*** Opening of Materials provided ***
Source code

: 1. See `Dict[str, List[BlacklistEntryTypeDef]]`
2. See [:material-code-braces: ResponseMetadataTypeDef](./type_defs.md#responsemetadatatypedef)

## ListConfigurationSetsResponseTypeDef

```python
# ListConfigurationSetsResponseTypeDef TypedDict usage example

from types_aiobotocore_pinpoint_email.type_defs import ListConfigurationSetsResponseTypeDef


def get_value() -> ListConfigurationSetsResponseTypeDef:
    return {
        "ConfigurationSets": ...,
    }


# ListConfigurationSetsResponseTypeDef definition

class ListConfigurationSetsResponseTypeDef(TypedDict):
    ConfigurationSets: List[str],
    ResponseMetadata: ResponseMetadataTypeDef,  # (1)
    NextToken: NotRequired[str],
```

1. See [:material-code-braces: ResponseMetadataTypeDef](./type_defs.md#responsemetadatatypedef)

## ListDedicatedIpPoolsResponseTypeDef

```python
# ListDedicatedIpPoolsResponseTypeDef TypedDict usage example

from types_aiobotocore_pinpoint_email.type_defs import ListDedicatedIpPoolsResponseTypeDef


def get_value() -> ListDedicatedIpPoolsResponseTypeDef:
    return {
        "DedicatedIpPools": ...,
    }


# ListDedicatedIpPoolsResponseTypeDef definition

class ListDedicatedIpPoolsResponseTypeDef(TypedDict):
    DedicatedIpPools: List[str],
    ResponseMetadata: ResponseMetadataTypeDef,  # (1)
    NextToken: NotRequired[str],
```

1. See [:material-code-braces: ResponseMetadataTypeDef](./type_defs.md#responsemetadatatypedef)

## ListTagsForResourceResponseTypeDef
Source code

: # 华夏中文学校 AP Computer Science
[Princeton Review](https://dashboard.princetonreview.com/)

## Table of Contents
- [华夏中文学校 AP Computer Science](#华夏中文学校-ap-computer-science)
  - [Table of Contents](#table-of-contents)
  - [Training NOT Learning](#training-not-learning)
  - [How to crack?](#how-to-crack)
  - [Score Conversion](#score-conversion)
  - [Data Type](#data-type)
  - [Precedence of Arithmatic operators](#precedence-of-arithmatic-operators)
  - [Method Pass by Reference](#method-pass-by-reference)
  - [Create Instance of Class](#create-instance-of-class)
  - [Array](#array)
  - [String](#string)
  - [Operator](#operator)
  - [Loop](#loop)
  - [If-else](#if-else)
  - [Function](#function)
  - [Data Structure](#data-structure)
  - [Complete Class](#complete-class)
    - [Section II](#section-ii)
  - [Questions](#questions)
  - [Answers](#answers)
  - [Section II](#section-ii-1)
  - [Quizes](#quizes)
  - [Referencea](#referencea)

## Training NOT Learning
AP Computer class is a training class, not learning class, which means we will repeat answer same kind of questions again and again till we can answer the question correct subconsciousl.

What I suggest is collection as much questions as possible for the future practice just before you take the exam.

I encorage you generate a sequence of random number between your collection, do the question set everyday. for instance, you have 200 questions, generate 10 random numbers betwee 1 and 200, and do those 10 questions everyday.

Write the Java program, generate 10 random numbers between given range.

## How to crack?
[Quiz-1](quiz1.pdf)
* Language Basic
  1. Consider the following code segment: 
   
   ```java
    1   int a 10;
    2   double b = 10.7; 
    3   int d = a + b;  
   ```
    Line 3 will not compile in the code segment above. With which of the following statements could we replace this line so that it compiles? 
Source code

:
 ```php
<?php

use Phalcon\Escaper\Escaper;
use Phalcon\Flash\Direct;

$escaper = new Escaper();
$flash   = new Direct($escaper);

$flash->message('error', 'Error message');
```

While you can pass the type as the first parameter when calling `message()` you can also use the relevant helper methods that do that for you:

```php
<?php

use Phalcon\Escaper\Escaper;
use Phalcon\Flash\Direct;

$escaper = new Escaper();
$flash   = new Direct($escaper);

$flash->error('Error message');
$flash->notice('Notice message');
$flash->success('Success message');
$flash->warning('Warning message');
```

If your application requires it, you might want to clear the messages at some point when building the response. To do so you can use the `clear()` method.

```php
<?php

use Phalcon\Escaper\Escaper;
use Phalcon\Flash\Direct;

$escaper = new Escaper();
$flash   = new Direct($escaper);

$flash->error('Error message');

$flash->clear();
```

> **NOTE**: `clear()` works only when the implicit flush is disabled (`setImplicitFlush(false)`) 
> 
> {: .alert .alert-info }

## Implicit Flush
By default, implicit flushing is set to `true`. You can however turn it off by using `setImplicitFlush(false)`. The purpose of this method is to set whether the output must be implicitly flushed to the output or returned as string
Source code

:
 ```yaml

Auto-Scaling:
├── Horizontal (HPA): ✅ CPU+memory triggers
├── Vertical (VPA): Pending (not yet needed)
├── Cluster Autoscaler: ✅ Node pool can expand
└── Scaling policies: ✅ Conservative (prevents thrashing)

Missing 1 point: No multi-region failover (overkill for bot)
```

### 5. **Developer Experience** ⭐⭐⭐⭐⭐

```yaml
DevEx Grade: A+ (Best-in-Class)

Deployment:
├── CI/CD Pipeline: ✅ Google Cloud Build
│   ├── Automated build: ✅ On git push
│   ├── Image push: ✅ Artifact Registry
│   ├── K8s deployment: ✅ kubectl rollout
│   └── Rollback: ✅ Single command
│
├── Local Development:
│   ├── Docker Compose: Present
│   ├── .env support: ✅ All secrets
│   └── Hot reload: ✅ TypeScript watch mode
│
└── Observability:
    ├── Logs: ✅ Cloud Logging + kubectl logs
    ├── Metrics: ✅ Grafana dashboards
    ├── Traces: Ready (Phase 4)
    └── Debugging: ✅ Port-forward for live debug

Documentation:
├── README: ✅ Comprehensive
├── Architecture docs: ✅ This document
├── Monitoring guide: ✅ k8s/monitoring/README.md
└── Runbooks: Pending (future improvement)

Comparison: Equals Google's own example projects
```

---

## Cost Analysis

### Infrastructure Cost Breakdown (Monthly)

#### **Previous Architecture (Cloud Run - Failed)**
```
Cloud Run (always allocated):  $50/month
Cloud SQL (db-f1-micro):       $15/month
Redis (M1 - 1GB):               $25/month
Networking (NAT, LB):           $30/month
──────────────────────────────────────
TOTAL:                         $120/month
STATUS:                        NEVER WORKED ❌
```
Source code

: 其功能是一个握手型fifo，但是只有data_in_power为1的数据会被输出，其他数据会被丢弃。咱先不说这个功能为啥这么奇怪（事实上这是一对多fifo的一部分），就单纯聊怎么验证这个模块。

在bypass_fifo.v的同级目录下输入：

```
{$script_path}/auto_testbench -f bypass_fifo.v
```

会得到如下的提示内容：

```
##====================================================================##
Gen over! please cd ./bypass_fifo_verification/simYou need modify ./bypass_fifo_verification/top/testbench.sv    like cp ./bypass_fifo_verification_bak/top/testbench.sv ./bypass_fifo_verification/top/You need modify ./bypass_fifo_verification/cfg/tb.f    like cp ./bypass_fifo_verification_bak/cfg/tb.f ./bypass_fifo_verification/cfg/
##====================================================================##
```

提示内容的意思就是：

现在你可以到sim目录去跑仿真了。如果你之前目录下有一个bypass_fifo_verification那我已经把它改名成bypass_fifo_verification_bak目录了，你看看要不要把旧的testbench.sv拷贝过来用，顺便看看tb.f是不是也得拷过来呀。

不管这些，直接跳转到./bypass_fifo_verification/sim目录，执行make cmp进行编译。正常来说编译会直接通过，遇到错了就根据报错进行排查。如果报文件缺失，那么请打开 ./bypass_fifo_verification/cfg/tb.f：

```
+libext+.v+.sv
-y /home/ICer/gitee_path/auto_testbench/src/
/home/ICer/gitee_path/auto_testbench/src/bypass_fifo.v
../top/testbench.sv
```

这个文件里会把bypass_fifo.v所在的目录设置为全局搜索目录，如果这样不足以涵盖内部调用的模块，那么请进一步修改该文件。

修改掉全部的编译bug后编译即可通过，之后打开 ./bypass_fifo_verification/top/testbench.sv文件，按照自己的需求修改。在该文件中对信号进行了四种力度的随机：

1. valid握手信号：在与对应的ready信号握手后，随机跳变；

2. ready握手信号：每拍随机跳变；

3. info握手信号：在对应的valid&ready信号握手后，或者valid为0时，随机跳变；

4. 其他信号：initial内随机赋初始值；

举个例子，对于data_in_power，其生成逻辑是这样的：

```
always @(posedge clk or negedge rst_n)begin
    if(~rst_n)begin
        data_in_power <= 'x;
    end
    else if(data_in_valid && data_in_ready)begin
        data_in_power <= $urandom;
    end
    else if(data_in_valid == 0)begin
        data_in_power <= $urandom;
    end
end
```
*** Close of Materials provided ***
• Exercise objective
Look over the material above and show each line where "kubectl" appears.

• Answer area
│   ├── K8s deployment: ✅ kubectl rollout
    ├── Logs: ✅ Cloud Logging + kubectl logs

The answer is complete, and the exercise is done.